-- RECORDS SUPPLIED follows --
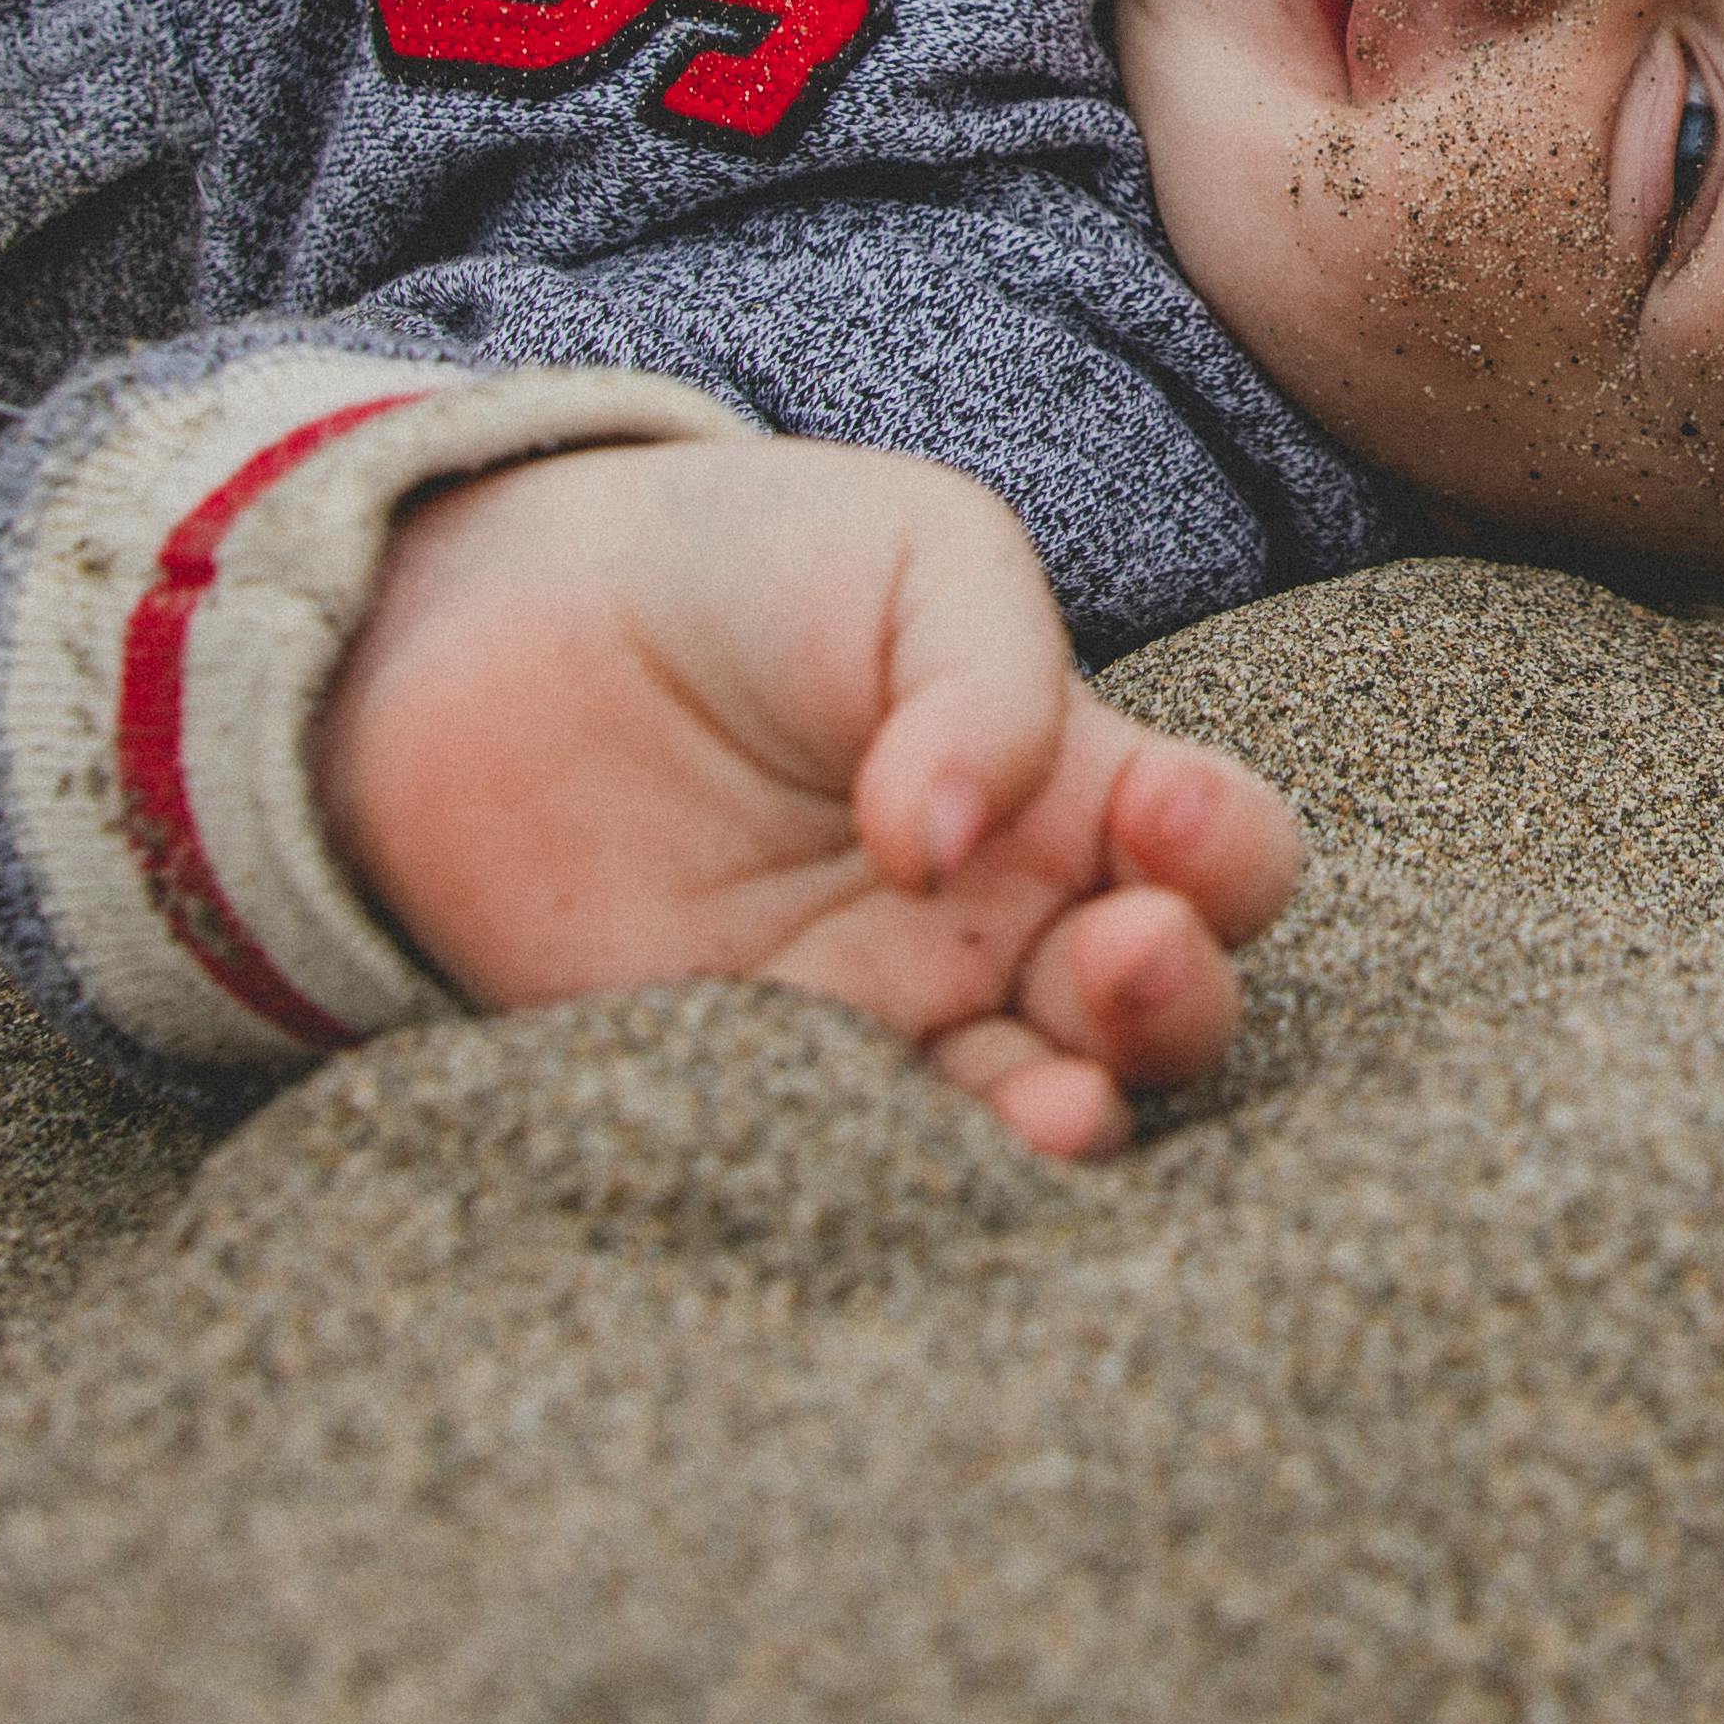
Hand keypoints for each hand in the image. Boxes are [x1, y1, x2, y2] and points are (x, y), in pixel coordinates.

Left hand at [315, 434, 1305, 1158]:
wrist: (499, 619)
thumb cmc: (742, 563)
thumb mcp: (908, 554)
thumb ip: (986, 675)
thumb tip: (954, 849)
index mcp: (1075, 792)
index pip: (1221, 862)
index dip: (1225, 860)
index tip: (1160, 815)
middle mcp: (1002, 927)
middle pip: (1158, 1016)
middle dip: (1172, 1002)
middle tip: (1119, 955)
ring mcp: (880, 1017)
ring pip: (1028, 1114)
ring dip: (1070, 1122)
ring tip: (1060, 1106)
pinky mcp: (746, 1087)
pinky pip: (848, 1156)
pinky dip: (895, 1169)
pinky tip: (896, 1133)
-- RECORDS SUPPLIED concluded --
Each record needs to be reproduced exactly, and no image should be carried over.

Hand keypoints for each hand in the image. Boxes are [x1, y1, x2, y2] and points are (x, y), in pixel coordinates.

Left hand at [315, 434, 1305, 1158]:
wrist: (499, 619)
thumb cmc: (742, 563)
thumb mcp: (908, 554)
thumb ip: (986, 675)
thumb tip: (954, 849)
index mcp: (1075, 792)
index pip: (1221, 862)
index dip: (1225, 860)
index tip: (1160, 815)
middle mcp: (1002, 927)
middle pip: (1158, 1016)
middle dip: (1172, 1002)
middle tip: (1119, 955)
ring mcp: (880, 1017)
ring pip: (1028, 1114)
ring dip: (1070, 1122)
ring tip: (1060, 1106)
pinky mcp: (746, 1087)
pinky pip: (848, 1156)
pinky dip: (895, 1169)
pinky tip: (896, 1133)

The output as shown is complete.